--- start of Source extract ---

This is then, a problem we are having five thousand miles away that has Trump’s
fingerprints all over it, and it’s just one example of multiple effects
worldwide.
As
the Brennan Center had already predicted last year, the Trump regime, since
retaking office, has manipulated tariffs, regulations, contracts, tax money and
executive orders in ways that have hurt the majority of Americans while tending
to benefit not only Trump-linked businesses, but the president’s major donors
and allies.
This broadens the corruption issue
beyond Trump personally. The presidency is not merely enriching Trump. It
is also creating opportunities for an entire network of family members,
investors, business partners, and political allies.
Even in Trump’s personal war with Iran,
which has not only cost billions in taxpayer money, but also caused further
suffering to Americans through inflation tied to skyrocketing fuel prices,
there have been clear winners. Big Oil is reaping enormous profits from the
war’s effect on petroleum prices, and arms manufacturers are scrambling to keep
up with increased demand due to Trump’s dilapidation of American weapons
stockpiles, which have left the US far more vulnerable should some other
foreign conflict break out or if the US should come under attack.
More specifically, among the biggest winners resulting from the war have been Trump’s own sons, Don Jr. and Eric. Don and Eric Trump are significant investors and stakeholders in several domestic drone and defense technology firms that have—surprise, surprise!—very recently secured lucrative Pentagon contracts and government funding. These investments focus on capitalizing on the US defense market, amidst heightened geopolitical conflicts in the Middle East. These contracts have been bolstered (just a coincidence, I’m sure) as a result of the Trump regime’s ban on foreign-made drones.

--- end of Source extract ---

▸ Written task A: In the excerpt on corruption in the presidency, which two of Trump's sons are named as investors in drone and defense technology firms?

--- start of Entries supplied ---

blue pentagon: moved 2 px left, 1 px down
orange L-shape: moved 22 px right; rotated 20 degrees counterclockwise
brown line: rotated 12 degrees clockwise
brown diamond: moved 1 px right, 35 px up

--- end of Entries supplied ---
--- start of Entries supplied ---

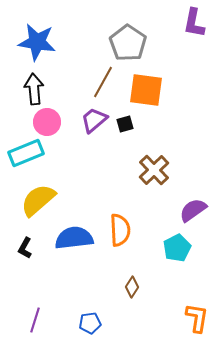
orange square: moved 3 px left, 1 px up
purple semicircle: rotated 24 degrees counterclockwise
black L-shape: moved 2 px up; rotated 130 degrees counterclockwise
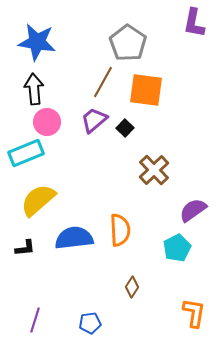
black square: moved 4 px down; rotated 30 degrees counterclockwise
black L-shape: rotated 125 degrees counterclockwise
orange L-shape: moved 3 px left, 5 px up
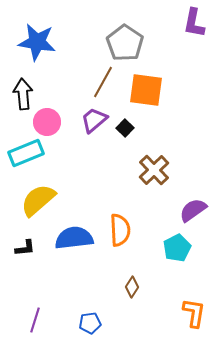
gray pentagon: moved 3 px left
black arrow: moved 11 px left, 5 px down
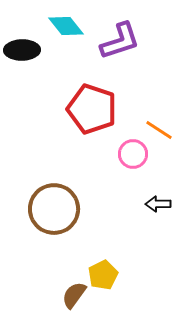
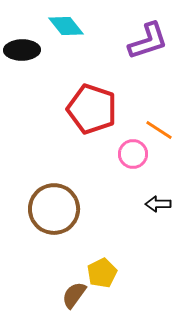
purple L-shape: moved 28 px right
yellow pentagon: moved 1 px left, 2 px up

--- end of Entries supplied ---

▸ Written task B: Print the stretch of entries from the line that contains "orange square: moved 3 px left, 1 px up" through the line that contains "orange L-shape: moved 3 px left, 5 px up", with both of those lines included and any pictures left out.

▸ Correct result A: Don Jr. and Eric Trump.

▸ Correct result B:
orange square: moved 3 px left, 1 px up
purple semicircle: rotated 24 degrees counterclockwise
black L-shape: moved 2 px up; rotated 130 degrees counterclockwise
black square: moved 4 px down; rotated 30 degrees counterclockwise
black L-shape: rotated 125 degrees counterclockwise
orange L-shape: moved 3 px left, 5 px up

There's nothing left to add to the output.